All the zeroes of $p(z)$ lie inside the unit disk
Let $p(z) = c_0 + c_1z + c_2z^2 + \dots + c_nz^n$ where $0 \le c_0 \le c_1 \le \dots \le c_n$. I would like to show that all zeroes of this polynomial lie inside the unit disk by applying Rouche's theorem to the polynomial $(1-z)p(z)$. I'm not completely sure how to do this. Using the given, information I can deduce that $$|(1 - z)p(z)| \le |c_nz^{n+1}|$$
on the unit circle, but this doesn't really match the assumptions of Rouche's theorem.
Help would be appreciated.
Similar to @DonAntonio's answer but uses Rouché's theorem. We have: $$ (1 - z)p(z) = c_0 + \sum_{k=1}^n (c_k - c_{k-1}) z^k - c_n z^{n+1} $$
Let $|z| = r > 1$, we have:
\begin{align} \left|(1 - z)p(z) - (-c_n z^{n+1})\right| &= \left| c_0 + \sum_{k=1}^n (c_k - c_{k-1}) z^k \right| \\ &< \left(c_0 + \sum_{k=1}^n (c_k - c_{k-1})\right)\left|-z^{n+1}\right| = \left|-c_n z^{n+1}\right| \end{align}
Thus, $(1 - z)p(z)$ and $-c_n z^{n+1}$ have the same number of zeros inside every circle $|z| = r$ for $r > 1$. But $-c_n z^{n+1}$ has $n+1$ zeros at $0$ and $(1-z)p(z)$ has $n+1$ zeros. It follows that all of the zeros of $(1-z)p(z)$ lie inside the circle $|z| = r$.
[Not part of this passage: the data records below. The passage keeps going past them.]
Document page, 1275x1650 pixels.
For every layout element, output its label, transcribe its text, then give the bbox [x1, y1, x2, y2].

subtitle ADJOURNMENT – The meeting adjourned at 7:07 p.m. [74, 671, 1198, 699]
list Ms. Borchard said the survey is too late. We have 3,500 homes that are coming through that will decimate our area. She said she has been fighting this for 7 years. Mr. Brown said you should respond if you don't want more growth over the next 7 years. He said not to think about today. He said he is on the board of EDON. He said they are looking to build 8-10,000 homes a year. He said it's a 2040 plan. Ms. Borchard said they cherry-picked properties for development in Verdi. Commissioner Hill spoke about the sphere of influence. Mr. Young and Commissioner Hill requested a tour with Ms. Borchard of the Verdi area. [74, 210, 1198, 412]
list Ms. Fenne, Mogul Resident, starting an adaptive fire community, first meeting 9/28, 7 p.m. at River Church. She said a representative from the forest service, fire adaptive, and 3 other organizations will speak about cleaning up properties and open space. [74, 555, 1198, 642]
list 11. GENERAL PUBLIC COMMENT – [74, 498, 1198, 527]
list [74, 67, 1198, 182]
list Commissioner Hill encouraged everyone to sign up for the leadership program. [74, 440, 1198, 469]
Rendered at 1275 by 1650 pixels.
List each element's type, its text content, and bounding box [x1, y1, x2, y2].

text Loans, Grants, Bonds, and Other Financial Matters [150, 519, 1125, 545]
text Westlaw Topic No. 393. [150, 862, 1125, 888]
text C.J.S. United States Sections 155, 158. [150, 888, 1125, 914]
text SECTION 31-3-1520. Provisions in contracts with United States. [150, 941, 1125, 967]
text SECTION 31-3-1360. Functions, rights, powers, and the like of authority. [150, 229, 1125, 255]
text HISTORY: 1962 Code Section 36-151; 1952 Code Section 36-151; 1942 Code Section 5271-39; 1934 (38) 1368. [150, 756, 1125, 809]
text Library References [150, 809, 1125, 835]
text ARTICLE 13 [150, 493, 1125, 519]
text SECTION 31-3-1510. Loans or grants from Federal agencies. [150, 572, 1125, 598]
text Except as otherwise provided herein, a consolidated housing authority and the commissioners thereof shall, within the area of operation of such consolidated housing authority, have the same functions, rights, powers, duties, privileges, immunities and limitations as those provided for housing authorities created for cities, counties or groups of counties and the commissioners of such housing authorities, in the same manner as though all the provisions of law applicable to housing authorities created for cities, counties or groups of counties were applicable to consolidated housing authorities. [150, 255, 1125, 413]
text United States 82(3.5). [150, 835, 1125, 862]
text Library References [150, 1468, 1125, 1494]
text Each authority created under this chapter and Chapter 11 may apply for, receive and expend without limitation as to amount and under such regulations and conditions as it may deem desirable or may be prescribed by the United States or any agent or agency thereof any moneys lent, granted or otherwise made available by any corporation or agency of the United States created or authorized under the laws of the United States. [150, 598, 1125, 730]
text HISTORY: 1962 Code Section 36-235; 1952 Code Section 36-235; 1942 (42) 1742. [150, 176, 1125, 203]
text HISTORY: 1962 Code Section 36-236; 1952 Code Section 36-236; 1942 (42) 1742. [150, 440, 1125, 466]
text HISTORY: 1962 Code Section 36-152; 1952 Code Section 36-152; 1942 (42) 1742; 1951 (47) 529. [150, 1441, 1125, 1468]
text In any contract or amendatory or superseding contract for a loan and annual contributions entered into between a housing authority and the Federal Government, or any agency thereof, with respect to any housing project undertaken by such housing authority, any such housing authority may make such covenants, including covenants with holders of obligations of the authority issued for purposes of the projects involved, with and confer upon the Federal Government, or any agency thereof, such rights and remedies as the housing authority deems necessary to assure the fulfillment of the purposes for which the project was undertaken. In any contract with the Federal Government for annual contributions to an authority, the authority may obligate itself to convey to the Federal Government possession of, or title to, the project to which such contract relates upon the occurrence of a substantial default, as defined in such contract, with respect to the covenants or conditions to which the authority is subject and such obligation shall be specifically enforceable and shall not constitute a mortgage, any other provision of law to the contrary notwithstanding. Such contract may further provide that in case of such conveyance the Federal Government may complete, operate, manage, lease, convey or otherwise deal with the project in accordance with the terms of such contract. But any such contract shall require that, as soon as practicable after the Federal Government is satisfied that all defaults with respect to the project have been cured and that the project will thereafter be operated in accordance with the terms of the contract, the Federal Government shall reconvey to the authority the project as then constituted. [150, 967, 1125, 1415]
By letting $r \to 1$, we conclude that all zeros of $(1 - z)p(z)$ (and hence $p(z)$) lie in the closed unit disk. Notice that zeros can be on the unit circle as demonstrated by the polynomial $p(z) = 1 + z$.
Define
$$t(z):=(1-z)p(z)=\sum_{k=1}^n(c_k-c_{k-1})z^k+c_0-c_nz^{n+1}$$
Let $\,w\in\Bbb C\;,\;\;|w|>1\,$ be a root of $\,p(z)\,$ and, thus, also of $\,t(z)\,$:
$$c_n|w^{n+1}|=\left|c_0+\sum_{k=1}^n(c_k-c_{k-1})w^k\right|\le c_0+\sum_{k=1}^n(c_k-c_{k-1})|w|^k<$$
$$<c_0|w|^n+\sum_{k=1}^n(c_k-c_{k-1})|w|^n=c_n|w|^n$$
so we got:
$$c_n|w|^{n+1}<c_n|w|^n\Longrightarrow|w|<1\ldots\text{contradiction}$$
Polish and end the argument now.